#### Problem to work on:
Copy out the part of the first row that opens with the line containing "### Depois da" and closes with the line containing "3. [ ] Testar site", reproducing every line as it appears, both end lines included.

(Rendered images with source text)
= Beginning of Section =

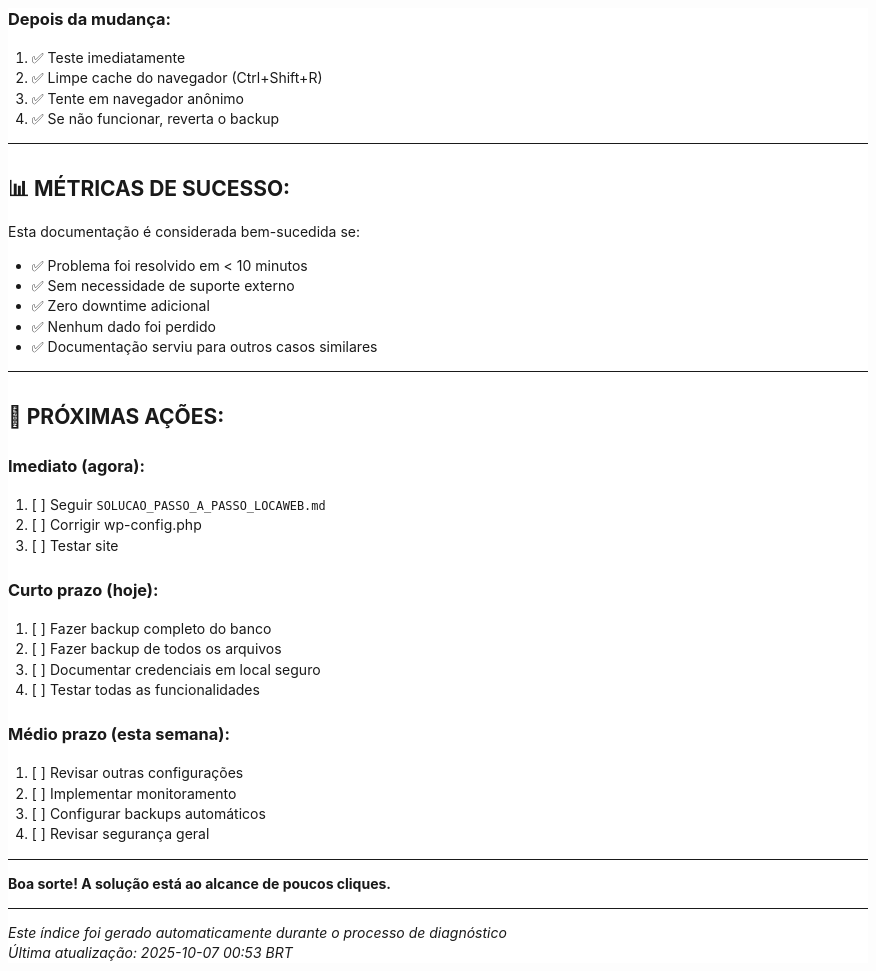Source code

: ### Depois da mudança:
1. ✅ Teste imediatamente
2. ✅ Limpe cache do navegador (Ctrl+Shift+R)
3. ✅ Tente em navegador anônimo
4. ✅ Se não funcionar, reverta o backup

---

## 📊 MÉTRICAS DE SUCESSO:

Esta documentação é considerada bem-sucedida se:
- ✅ Problema foi resolvido em < 10 minutos
- ✅ Sem necessidade de suporte externo
- ✅ Zero downtime adicional
- ✅ Nenhum dado foi perdido
- ✅ Documentação serviu para outros casos similares

---

## 🎯 PRÓXIMAS AÇÕES:

### Imediato (agora):
1. [ ] Seguir `SOLUCAO_PASSO_A_PASSO_LOCAWEB.md`
2. [ ] Corrigir wp-config.php
3. [ ] Testar site

### Curto prazo (hoje):
1. [ ] Fazer backup completo do banco
2. [ ] Fazer backup de todos os arquivos
3. [ ] Documentar credenciais em local seguro
4. [ ] Testar todas as funcionalidades

### Médio prazo (esta semana):
1. [ ] Revisar outras configurações
2. [ ] Implementar monitoramento
3. [ ] Configurar backups automáticos
4. [ ] Revisar segurança geral

---

**Boa sorte! A solução está ao alcance de poucos cliques.**

---

*Este índice foi gerado automaticamente durante o processo de diagnóstico*  
*Última atualização: 2025-10-07 00:53 BRT*

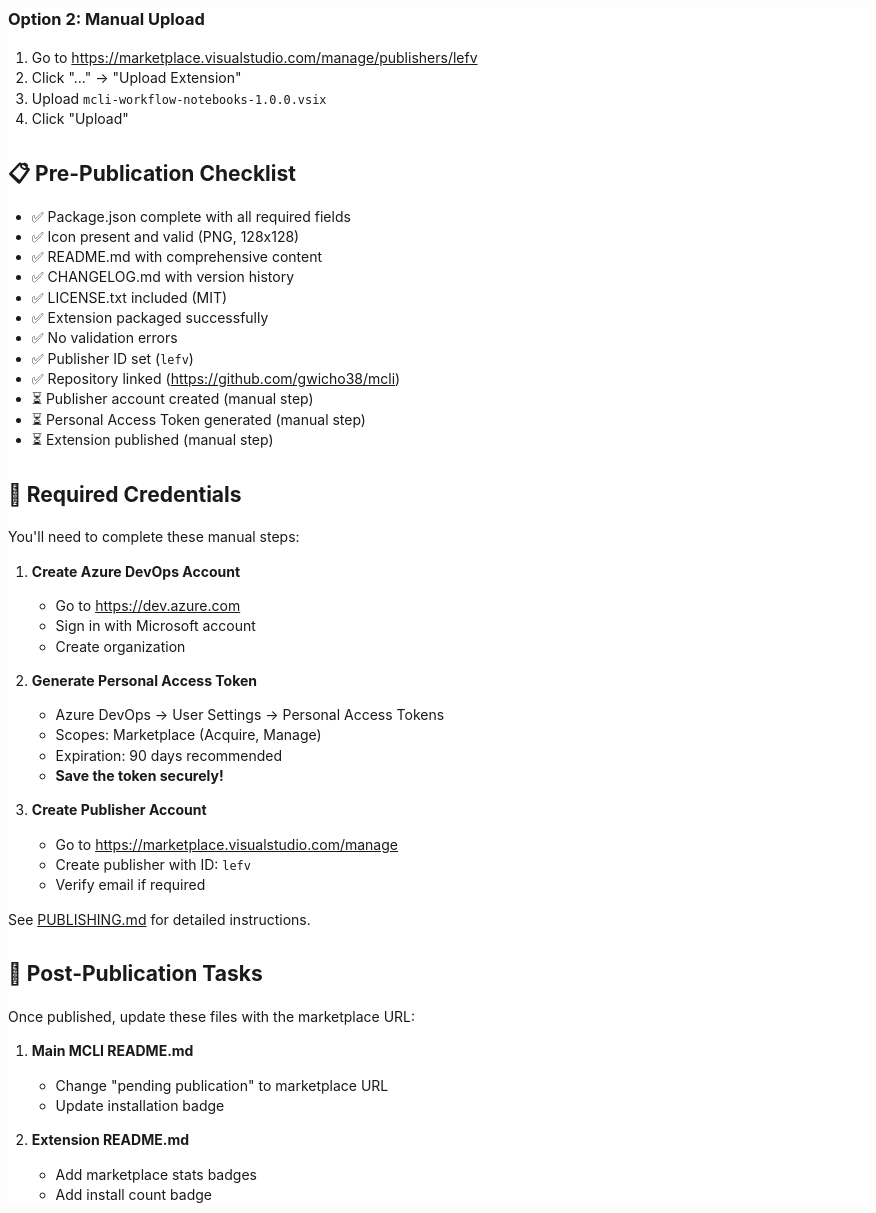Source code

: ### Option 2: Manual Upload

1. Go to https://marketplace.visualstudio.com/manage/publishers/lefv
2. Click "..." → "Upload Extension"
3. Upload `mcli-workflow-notebooks-1.0.0.vsix`
4. Click "Upload"

## 📋 Pre-Publication Checklist

- ✅ Package.json complete with all required fields
- ✅ Icon present and valid (PNG, 128x128)
- ✅ README.md with comprehensive content
- ✅ CHANGELOG.md with version history
- ✅ LICENSE.txt included (MIT)
- ✅ Extension packaged successfully
- ✅ No validation errors
- ✅ Publisher ID set (`lefv`)
- ✅ Repository linked (https://github.com/gwicho38/mcli)
- ⏳ Publisher account created (manual step)
- ⏳ Personal Access Token generated (manual step)
- ⏳ Extension published (manual step)

## 🔐 Required Credentials

You'll need to complete these manual steps:

1. **Create Azure DevOps Account**
   - Go to https://dev.azure.com
   - Sign in with Microsoft account
   - Create organization

2. **Generate Personal Access Token**
   - Azure DevOps → User Settings → Personal Access Tokens
   - Scopes: Marketplace (Acquire, Manage)
   - Expiration: 90 days recommended
   - **Save the token securely!**

3. **Create Publisher Account**
   - Go to https://marketplace.visualstudio.com/manage
   - Create publisher with ID: `lefv`
   - Verify email if required

See [PUBLISHING.md](PUBLISHING.md) for detailed instructions.

## 🎯 Post-Publication Tasks

Once published, update these files with the marketplace URL:

1. **Main MCLI README.md**
   - Change "pending publication" to marketplace URL
   - Update installation badge

2. **Extension README.md**
   - Add marketplace stats badges
   - Add install count badge
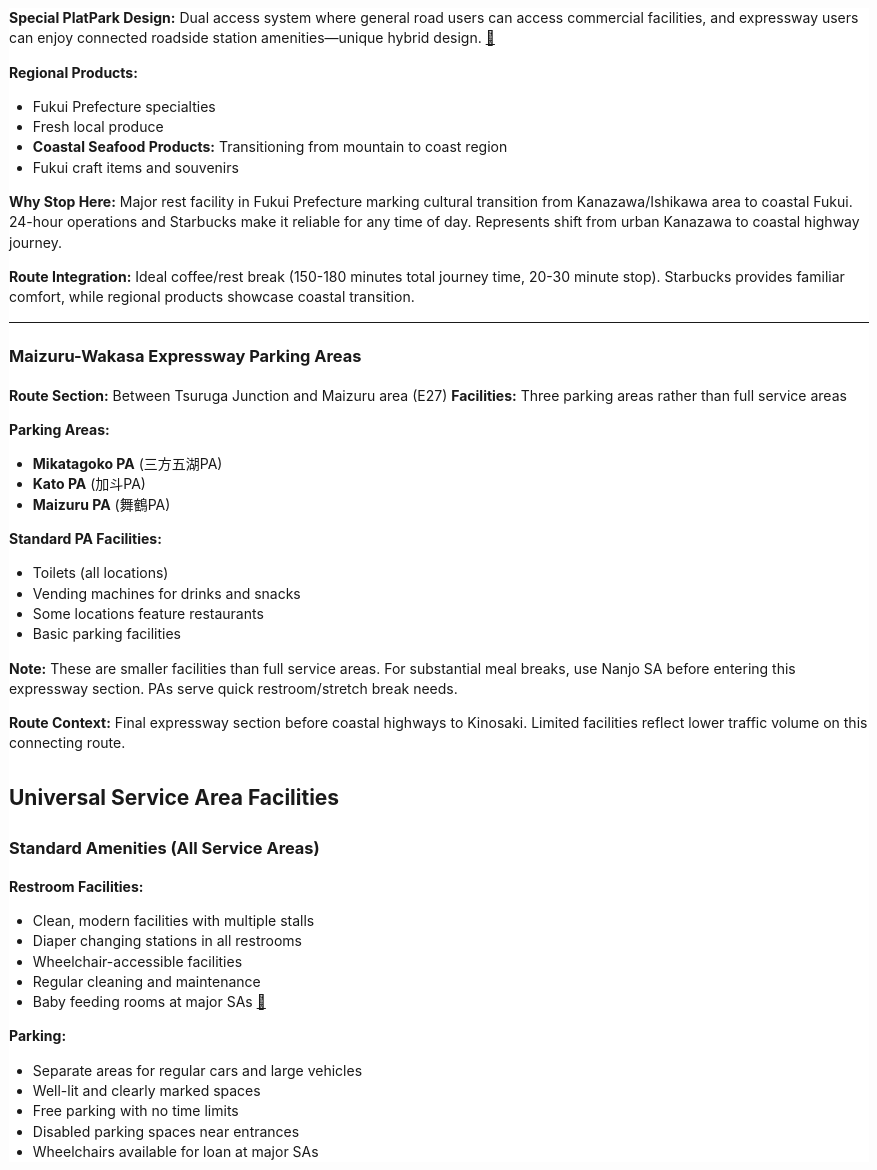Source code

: **Special PlatPark Design:** Dual access system where general road users can access commercial facilities, and expressway users can enjoy connected roadside station amenities—unique hybrid design. [🔗](https://globalsapa.c-nexco.co.jp/en/sapa/facilities/)

**Regional Products:**
- Fukui Prefecture specialties
- Fresh local produce
- **Coastal Seafood Products:** Transitioning from mountain to coast region
- Fukui craft items and souvenirs

**Why Stop Here:** Major rest facility in Fukui Prefecture marking cultural transition from Kanazawa/Ishikawa area to coastal Fukui. 24-hour operations and Starbucks make it reliable for any time of day. Represents shift from urban Kanazawa to coastal highway journey.

**Route Integration:** Ideal coffee/rest break (150-180 minutes total journey time, 20-30 minute stop). Starbucks provides familiar comfort, while regional products showcase coastal transition.

---

### Maizuru-Wakasa Expressway Parking Areas

**Route Section:** Between Tsuruga Junction and Maizuru area (E27)
**Facilities:** Three parking areas rather than full service areas

**Parking Areas:**
- **Mikatagoko PA** (三方五湖PA)
- **Kato PA** (加斗PA)
- **Maizuru PA** (舞鶴PA)

**Standard PA Facilities:**
- Toilets (all locations)
- Vending machines for drinks and snacks
- Some locations feature restaurants
- Basic parking facilities

**Note:** These are smaller facilities than full service areas. For substantial meal breaks, use Nanjo SA before entering this expressway section. PAs serve quick restroom/stretch break needs.

**Route Context:** Final expressway section before coastal highways to Kinosaki. Limited facilities reflect lower traffic volume on this connecting route.

## Universal Service Area Facilities

### Standard Amenities (All Service Areas)

**Restroom Facilities:**
- Clean, modern facilities with multiple stalls
- Diaper changing stations in all restrooms
- Wheelchair-accessible facilities
- Regular cleaning and maintenance
- Baby feeding rooms at major SAs [🔗](https://www.e-nexco.co.jp/en/csr/2020special/special02/)

**Parking:**
- Separate areas for regular cars and large vehicles
- Well-lit and clearly marked spaces
- Free parking with no time limits
- Disabled parking spaces near entrances
- Wheelchairs available for loan at major SAs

= End of Section =

#### Expected answer:
: ### Depois da mudança:
1. ✅ Teste imediatamente
2. ✅ Limpe cache do navegador (Ctrl+Shift+R)
3. ✅ Tente em navegador anônimo
4. ✅ Se não funcionar, reverta o backup

---

## 📊 MÉTRICAS DE SUCESSO:

Esta documentação é considerada bem-sucedida se:
- ✅ Problema foi resolvido em < 10 minutos
- ✅ Sem necessidade de suporte externo
- ✅ Zero downtime adicional
- ✅ Nenhum dado foi perdido
- ✅ Documentação serviu para outros casos similares

---

## 🎯 PRÓXIMAS AÇÕES:

### Imediato (agora):
1. [ ] Seguir `SOLUCAO_PASSO_A_PASSO_LOCAWEB.md`
2. [ ] Corrigir wp-config.php
3. [ ] Testar site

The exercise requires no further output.